Document section:

---

April 7, 2000

education & training

Tasman Warns of Dangers in Reduced Psychotherapy Training

Many psychiatry residency programs are emphasizing neuroscience and pharmacology over psychodynamic psychotherapy. The result is that some residents lack the psychological framework to manage patients' disorders effectively, says APA President Allan Tasman, M.D.

BY CHRISTINE LEHMANN

Psychiatry residency training programs are in danger of turning out psychiatrists well trained in diagnostic categories and medication but lacking in basic therapeutic skills, according to APA President Allan Tasman, M.D.

He spoke last month at the annual meeting of the American Association of Directors of Psychiatric Residency Training (AADPRT) in Puerto Rico.

For example, a psychiatry resident supervised by Tasman, who chairs the department of psychiatry at the University of Louisville School of Medicine, asked him to see a patient who had not improved for several months. She had a diagnosis of delusional disorder and was taking an antipsychotic.

When Tasman interviewed the patient with the resident, he explored the patients’ recurrent extreme anxiety about strangers breaking into her house and killing her and her children. He asked her about any recent crimes in her area, and the patient responded that a drive-by shooting had occurred on her front porch, killing a neighbor girl who had been playing with her children.

"I quickly knew this woman didn’t have a simple psychotic disorder, but was traumatized. Rather than continue her medications, I decided she needed to talk about how she was feeling," said Tasman.

---

Excerpted records:
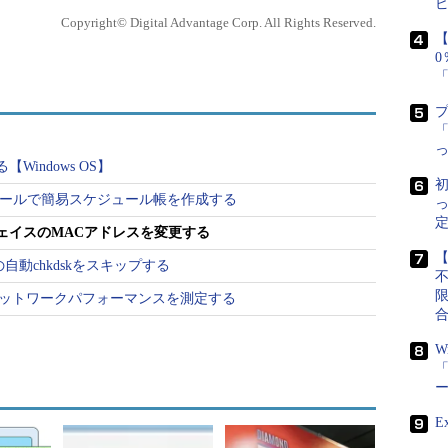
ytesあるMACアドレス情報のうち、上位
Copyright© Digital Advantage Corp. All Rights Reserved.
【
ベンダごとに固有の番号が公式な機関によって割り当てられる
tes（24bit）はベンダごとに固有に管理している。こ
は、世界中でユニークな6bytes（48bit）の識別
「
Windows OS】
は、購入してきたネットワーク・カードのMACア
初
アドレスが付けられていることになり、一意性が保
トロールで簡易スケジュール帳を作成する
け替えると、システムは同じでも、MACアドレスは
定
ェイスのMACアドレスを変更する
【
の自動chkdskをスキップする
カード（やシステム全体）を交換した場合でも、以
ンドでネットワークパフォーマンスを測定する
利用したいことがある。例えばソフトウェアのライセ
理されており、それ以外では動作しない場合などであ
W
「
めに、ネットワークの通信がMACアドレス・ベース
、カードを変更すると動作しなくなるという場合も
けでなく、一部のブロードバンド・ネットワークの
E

---

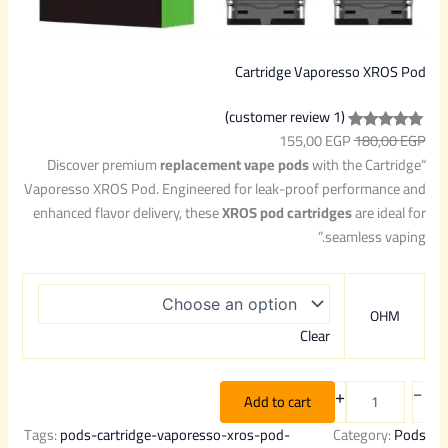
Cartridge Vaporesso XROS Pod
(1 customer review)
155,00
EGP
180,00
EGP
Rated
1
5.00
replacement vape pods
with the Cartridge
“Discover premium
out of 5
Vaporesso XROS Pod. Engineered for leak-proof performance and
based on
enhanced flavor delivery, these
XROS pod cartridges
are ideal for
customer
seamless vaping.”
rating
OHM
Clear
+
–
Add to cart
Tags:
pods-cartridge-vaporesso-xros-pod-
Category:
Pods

---

Retype the passage of the psychotherapy training article from "He spoke last" up to and including "with her children.". The lines after the psychotherapy training article are separate material, unconnected to it.

He spoke last month at the annual meeting of the American Association of Directors of Psychiatric Residency Training (AADPRT) in Puerto Rico.

For example, a psychiatry resident supervised by Tasman, who chairs the department of psychiatry at the University of Louisville School of Medicine, asked him to see a patient who had not improved for several months. She had a diagnosis of delusional disorder and was taking an antipsychotic.

When Tasman interviewed the patient with the resident, he explored the patients’ recurrent extreme anxiety about strangers breaking into her house and killing her and her children. He asked her about any recent crimes in her area, and the patient responded that a drive-by shooting had occurred on her front porch, killing a neighbor girl who had been playing with her children.